Pixels Camp Intro

Aconteceu novamente a peregrinação anual(-ish) de geeks a Lisboa. Como é habitual, foi “o melhor Pixels Camp de sempre”. Como é habitual, há ainda tanta margem para crescer e melhorar.

Portanto, a hackathon do Pixels Camp funciona basicamente como o ecossistema das start-ups:

  1. Tens uma ideia;
  2. Implementas um proof-of-concept da ideia;
  3. Vendes a tua ideia ao mercado e a investidores;
  4. Recolhes a narta e, se for a suficiente, ganhas o jogo das start-ups.

Simples, certo? Como é que se implementa isso numa hackathon? Ora, com blockchain e tokens, como é lógico. Na última edição já tinha funcionado assim, com os EXP, mas este ano – reimplementando a ideia – foi a prova de fogo duma nova plataforma, a TAIKAI.

A TAIKAI tem grandes planos para o futuro, segundo a conversa que tive com os founders, e tenciono seguir de perto o que vão fazer a seguir; mas, para os efeitos do Pixels Camp, o conceito é simples: a TAIKAI permite criar um challenge, onde os innovators criam projects, que depois são financiados por backers (que incluem os próprios innovators).

A moeda chama-se KAI, e é distribuída pelo criador do challenge da forma que achar mais apropriada. No caso, o Pixels Camp atribuiu 25.000 KAI a 26 super-investidores, entre pessoal da organização e patrocinadores. Não esquecer que os patrocinadores lançaram desafios e têm interesse em ver esses desafios feitos.

Depois, qualquer participante pode obter KAI capturando badges na forma de códigos QR, participando em diversas actividades, falando com os patrocinadores, estando acordado às tantas da manhã e até mandando uma poia. Alguns badges são free-for-all, outros são limitados aos primeiros x a obtê-los. A maior parte dos badges dão 100 KAI, alguns 200 KAI, e dois em particular, dão 2000 KAI e 500 KAI. Mas já lá vamos.

O primeiro problema – que, meh, nem é grande problema – é que não há qualquer incentivo para gastar KAI em qualquer projecto que não seja o nosso. Na realidade, faz sentido: quantas start-ups têm sucesso, ou conseguem, pelo menos, arrancar, precisamente porque os seus founders têm os bolsos fundos? Faz algum sentido que invistas no teu próprio projecto, certo? Infelizmente, isto retira muito do voto público que as hackthon costumam ter.

Mas o principal problema é que os grandes caçadores de badges podem desbalancear bastante o resultado, para além dos primeiros 3 ou 4 lugares. Sobretudo porque muitos badges podem ser partilhados entre a equipa (isto não é batota, per se, bastava indicar onde é que o badge estava colado).

E, claro, existe o badge do desafio das t-shirts, no valor de 2000 KAI para o primeiro e 500 KAI para os próximos 10-ish.
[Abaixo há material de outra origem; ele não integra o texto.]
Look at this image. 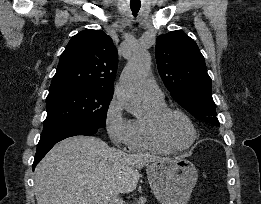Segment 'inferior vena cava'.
I'll return each mask as SVG.
<instances>
[{
	"label": "inferior vena cava",
	"instance_id": "1",
	"mask_svg": "<svg viewBox=\"0 0 261 204\" xmlns=\"http://www.w3.org/2000/svg\"><path fill=\"white\" fill-rule=\"evenodd\" d=\"M109 204H124V201L119 197V193H114L110 198Z\"/></svg>",
	"mask_w": 261,
	"mask_h": 204
}]
</instances>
É previsível que os primeiros 4 ou 5 sejam da mesma equipa, o que quer dizer que a equipa que os encontrar obtém logo entre 3000 a 5000 KAI.

Isto dilui bastante a força dos super-investidores, sobretudo se estes dividirem os seus 26 × 25.000 = 650.000 KAI por vários projectos. Claro que os primeiros – sei lá, 4 ou 5 – lugares são consensuais entre os investidores, mas daí para baixo nota-se a influência dos caçadores de badges.

Este ano, fomos muito beneficiados por este sistema. O nosso investimento próprio representou 75% do investimento total no projecto.

Este sistema não me agrada. Parece-me injusto para quem se esforçou tanto ou mais que nós no projecto, que tinha projectos tão bons ou melhores que o nosso, mas que não conseguiu ou não quis caçar os badges.

Na realidade, fiz as contas, e se apenas contassem os super-investidores, tínhamos ficado em 24º. Yep, metade inferior da tabela classificativa.

No entanto, é evidente que vamos continuar a apostar neste sistema para o futuro, enquanto for possível. Eu não faço as regras, só jogo dentro delas.